_TEKS HALAMAN_
━━━━━━━━━━━━━━━━

Saturday, October 15, 2011

sore di rumah buku



Rumah itu terletak di jalanan menanjak, Sebuah rumah kecil dengan beberapa sepeda motor yang parkir di halaman. Di bawah atap tertulis rumah buku, tulisannya begitu kecil. Mungkin kalau lewat dengan tergesa-gesa kau tak akan melihatnya. Entah kenapa tidak ada papan besar bertuliskan rumah buku sehingga orang yang lewat dengan tergesa-gesa pun akan melihatnya. Mungkin agar orang yang benar-benar berminat sama buku dan sangat ingin datang ke tempat ini yang singgah dirumah ini. Mungkin, saya juga tidak tahu mengapa, saya juga enggan bertanya karena suasana rumah ini begitu tenang. Bahkan tikus pun harus berbisik dirumah ini.

Namun siapa sangka kalau di dalam rumah itu tersimpan harta yang sangat berharga. Didalam rumah itu tersimpan ratusan buku, ya semua tentang buku karena rumah ini memang rumah buku. Mungkin bagi sebagian orang, buku hanyalah kumpulan kertas-kertas yang dijilid dan dibubuhkan deretan huruf yang menjelma menjadi kata-kata. Tapi buku lebih dari itu, buku itu jendela pengetahuan, Konon peradaban Islam bisa maju karena buku. Mereka melakukan proyek penerjemahan buku bangsa persia dan dilakukan dalam kurun kurang lebih 100 tahun. Dalam kurun itu juga ilmu pengetahuan berkembang. Lahirlah ilmuwan-ilmuwan islam termasyhur, Sebut saja Ibnu Sinna, Al Jabar dan lain sebagainya.

Dan rumah ini paling tidak menyimpan semangat yang sama dengan peradaban Islam yang begitu termahsyur itu, semangat mencintai buku. Disini, di dalam rumah yang disulap menjadi perpustakaan, tinggallah para buku-buku itu. Dari yang berbahasa asing sampai bahasa nasional kita. Tepat di depan rak-rak buku terdapat kursi sehingga kamu bisa mengambil buku di dalam rak yang ada dan langsung membaca didekatnya, tanpa perlu beranjak. Kalau mau suasana yang agak tenang, datanglah ke belakang rumah. Disana terdapat beberapa kursi dan hamparan rumput yang hijau. Kau bisa duduk disana dan membaca dengan tenang sambil menghirup udara segar yang dilepaskan dari daun tanaman-tanaman itu.

━━━━━━━━━━━━━━━━

_DATA_

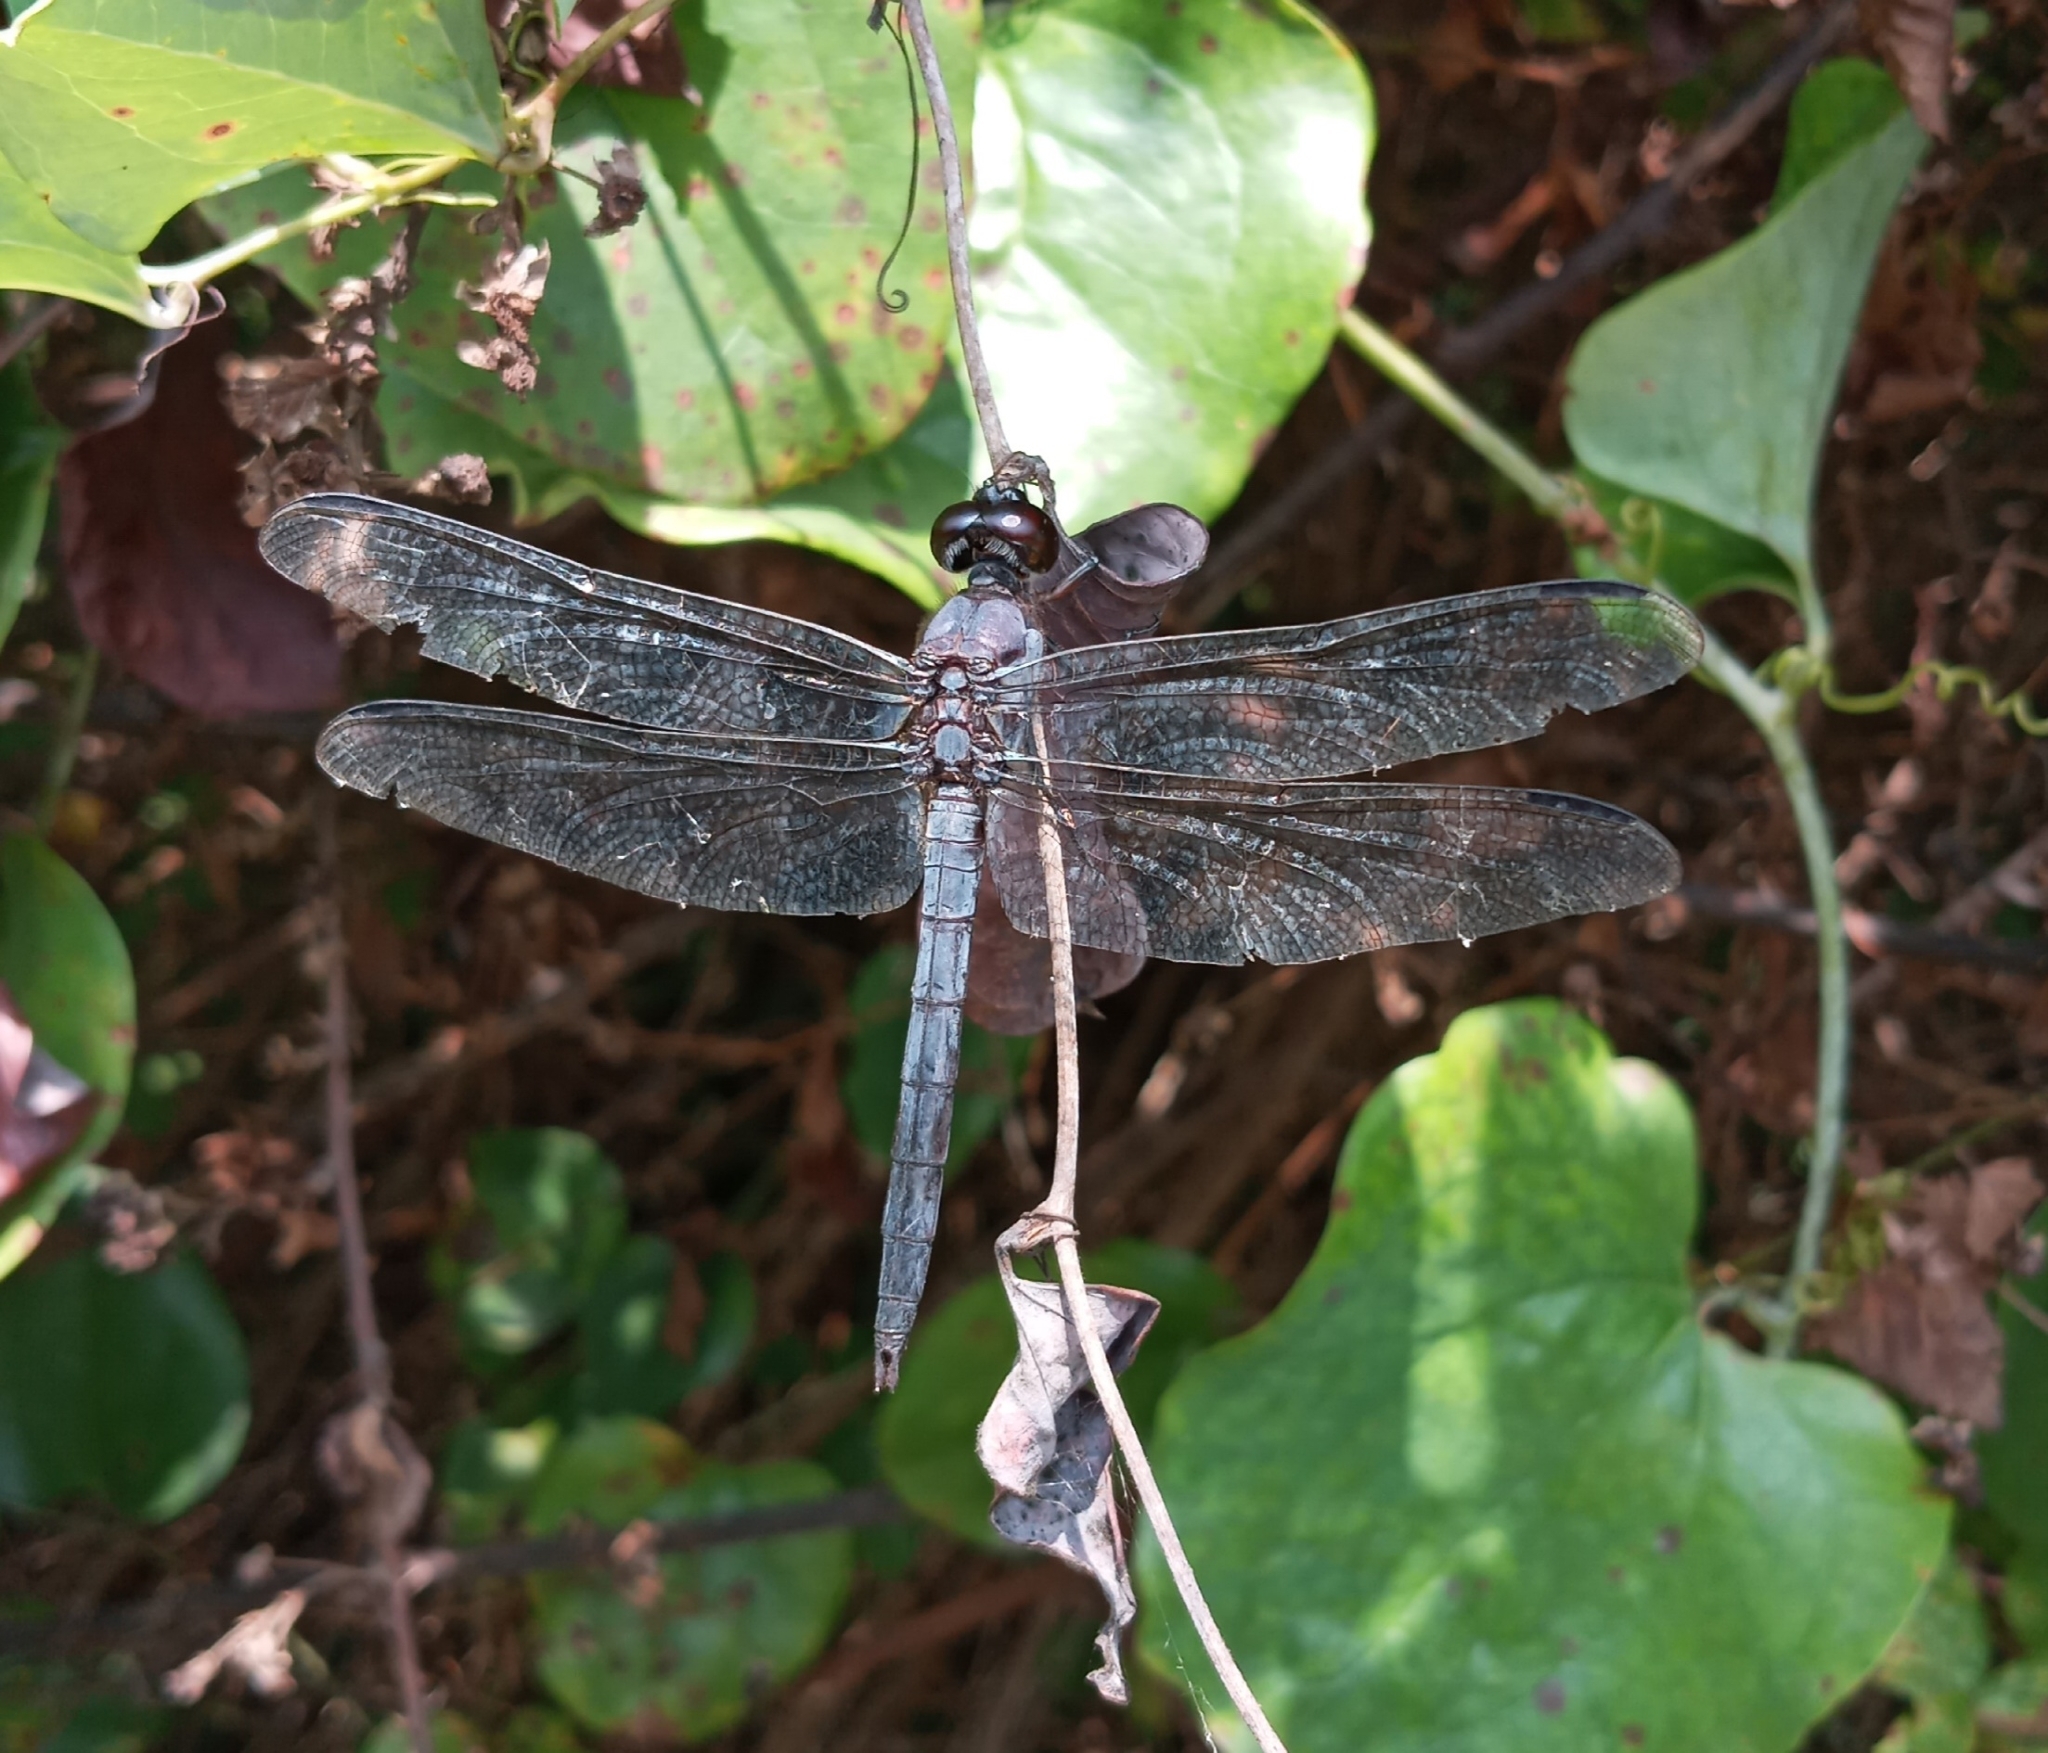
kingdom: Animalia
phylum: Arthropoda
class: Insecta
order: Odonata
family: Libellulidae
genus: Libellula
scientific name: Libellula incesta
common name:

━━━━━━━━━━━━━━━━

_TUGAS TERTULIS A_
Tulis kembali bagian teks tentang rumah buku yang dimulai pada kata-kata "sore di rumah" dan berakhir setelah "berbisik dirumah ini.", dengan menukar "tergesa-gesa" menjadi "terburu-buru".
_TUGAS TERTULIS B_
Menurut teks tentang rumah buku, berapa lama proyek penerjemahan buku bangsa Persia dilakukan?
Catatan-catatan ini tidak berhubungan dengan teks tentang rumah buku.

_JAWABAN LATIHAN A_
sore di rumah buku



Rumah itu terletak di jalanan menanjak, Sebuah rumah kecil dengan beberapa sepeda motor yang parkir di halaman. Di bawah atap tertulis rumah buku, tulisannya begitu kecil. Mungkin kalau lewat dengan terburu-buru kau tak akan melihatnya. Entah kenapa tidak ada papan besar bertuliskan rumah buku sehingga orang yang lewat dengan terburu-buru pun akan melihatnya. Mungkin agar orang yang benar-benar berminat sama buku dan sangat ingin datang ke tempat ini yang singgah dirumah ini. Mungkin, saya juga tidak tahu mengapa, saya juga enggan bertanya karena suasana rumah ini begitu tenang. Bahkan tikus pun harus berbisik dirumah ini.

_JAWABAN LATIHAN B_
Proyek itu dilakukan dalam kurun kurang lebih 100 tahun.